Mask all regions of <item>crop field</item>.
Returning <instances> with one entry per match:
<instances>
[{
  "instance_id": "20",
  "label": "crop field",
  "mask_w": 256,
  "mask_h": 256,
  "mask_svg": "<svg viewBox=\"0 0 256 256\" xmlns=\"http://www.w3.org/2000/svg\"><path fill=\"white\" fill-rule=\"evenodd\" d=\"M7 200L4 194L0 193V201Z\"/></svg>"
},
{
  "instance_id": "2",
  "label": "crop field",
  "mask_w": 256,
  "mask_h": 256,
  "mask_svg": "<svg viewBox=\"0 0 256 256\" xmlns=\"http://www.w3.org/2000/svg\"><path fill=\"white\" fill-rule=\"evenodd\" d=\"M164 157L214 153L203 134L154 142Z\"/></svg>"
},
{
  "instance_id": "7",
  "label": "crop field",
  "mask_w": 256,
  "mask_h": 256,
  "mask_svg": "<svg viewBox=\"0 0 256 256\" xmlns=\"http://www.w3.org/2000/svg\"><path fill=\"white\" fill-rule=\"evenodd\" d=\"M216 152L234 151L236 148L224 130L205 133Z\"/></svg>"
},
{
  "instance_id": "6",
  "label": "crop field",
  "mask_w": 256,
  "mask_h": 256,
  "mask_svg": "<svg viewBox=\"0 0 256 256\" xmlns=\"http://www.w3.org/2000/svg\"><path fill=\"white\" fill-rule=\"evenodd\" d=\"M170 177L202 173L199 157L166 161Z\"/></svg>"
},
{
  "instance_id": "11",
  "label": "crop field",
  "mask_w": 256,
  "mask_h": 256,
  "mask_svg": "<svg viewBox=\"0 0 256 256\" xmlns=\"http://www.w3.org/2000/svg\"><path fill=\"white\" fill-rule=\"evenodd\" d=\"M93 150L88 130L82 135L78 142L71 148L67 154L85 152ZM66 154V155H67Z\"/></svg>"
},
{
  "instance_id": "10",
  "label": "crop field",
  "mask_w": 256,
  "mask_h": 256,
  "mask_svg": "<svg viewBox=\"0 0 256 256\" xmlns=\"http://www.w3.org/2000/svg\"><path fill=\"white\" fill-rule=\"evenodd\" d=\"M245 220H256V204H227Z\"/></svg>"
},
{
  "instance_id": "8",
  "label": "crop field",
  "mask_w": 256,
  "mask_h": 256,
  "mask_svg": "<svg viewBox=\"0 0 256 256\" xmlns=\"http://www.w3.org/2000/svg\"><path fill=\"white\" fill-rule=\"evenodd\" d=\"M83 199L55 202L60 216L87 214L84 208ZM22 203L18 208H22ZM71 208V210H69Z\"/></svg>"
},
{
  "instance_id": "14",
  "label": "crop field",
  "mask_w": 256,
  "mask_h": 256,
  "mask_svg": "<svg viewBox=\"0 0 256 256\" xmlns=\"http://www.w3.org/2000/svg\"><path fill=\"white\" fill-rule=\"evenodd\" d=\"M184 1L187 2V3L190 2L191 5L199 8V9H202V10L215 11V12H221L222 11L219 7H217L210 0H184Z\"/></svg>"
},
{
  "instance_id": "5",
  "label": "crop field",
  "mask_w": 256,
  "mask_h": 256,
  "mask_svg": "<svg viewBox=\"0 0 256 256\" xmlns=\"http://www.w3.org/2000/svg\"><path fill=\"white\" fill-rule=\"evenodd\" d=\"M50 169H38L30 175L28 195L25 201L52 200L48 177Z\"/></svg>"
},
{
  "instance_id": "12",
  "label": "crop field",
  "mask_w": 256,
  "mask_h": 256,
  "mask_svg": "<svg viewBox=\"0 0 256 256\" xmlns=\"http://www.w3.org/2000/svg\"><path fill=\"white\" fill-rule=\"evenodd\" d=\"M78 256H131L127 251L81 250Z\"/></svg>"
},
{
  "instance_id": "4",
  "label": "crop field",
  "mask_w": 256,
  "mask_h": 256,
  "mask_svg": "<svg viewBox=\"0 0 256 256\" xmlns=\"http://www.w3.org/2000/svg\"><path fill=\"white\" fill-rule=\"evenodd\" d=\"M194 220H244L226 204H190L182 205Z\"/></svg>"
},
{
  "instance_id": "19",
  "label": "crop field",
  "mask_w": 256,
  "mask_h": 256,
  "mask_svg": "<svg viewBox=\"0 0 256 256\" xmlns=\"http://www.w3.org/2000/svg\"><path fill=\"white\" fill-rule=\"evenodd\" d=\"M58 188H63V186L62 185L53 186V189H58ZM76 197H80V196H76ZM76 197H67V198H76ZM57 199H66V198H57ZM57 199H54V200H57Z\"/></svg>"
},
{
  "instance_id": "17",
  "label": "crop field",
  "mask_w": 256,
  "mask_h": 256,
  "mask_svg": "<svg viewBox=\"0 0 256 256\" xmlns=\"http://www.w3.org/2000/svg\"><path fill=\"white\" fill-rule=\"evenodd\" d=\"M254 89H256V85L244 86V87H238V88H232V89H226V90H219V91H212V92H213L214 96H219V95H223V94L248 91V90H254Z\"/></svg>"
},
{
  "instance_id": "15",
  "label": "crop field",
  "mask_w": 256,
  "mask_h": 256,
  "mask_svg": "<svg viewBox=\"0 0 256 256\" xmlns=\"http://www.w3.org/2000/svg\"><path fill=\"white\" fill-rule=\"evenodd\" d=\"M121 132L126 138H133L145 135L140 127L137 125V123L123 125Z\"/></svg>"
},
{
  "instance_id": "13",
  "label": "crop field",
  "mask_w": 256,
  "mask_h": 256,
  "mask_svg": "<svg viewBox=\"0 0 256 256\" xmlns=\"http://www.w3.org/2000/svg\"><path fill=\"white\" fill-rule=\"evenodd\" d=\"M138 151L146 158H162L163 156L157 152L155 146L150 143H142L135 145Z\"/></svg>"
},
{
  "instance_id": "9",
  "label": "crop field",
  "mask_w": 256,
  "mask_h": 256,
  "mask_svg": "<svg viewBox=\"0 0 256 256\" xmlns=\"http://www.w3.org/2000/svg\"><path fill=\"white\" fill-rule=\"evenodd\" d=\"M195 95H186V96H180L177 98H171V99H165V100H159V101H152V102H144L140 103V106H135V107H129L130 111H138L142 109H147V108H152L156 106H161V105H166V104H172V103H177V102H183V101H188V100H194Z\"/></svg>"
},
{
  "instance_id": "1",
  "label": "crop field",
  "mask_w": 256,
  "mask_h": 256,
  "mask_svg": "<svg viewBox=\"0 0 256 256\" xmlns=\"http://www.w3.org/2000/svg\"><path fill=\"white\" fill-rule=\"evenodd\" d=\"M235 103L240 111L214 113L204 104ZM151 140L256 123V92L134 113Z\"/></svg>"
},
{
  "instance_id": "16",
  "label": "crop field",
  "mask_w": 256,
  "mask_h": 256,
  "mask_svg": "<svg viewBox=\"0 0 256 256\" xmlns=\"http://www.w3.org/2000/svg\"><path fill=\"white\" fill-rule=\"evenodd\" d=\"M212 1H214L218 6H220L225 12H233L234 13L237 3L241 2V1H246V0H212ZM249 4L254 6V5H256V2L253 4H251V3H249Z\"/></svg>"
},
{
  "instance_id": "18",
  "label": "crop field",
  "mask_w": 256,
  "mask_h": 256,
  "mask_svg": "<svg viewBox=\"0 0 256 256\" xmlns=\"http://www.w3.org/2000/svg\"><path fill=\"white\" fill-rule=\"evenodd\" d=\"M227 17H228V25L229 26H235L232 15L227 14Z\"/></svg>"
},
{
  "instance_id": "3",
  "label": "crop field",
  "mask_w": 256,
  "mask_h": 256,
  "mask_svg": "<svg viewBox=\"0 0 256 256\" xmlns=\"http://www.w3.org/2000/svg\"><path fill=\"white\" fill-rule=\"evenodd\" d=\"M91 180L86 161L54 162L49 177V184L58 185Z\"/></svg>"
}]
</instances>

Work instructions:
How many lines in the records above contain the string "instances"? Reply with the number alone.

Written solution:
3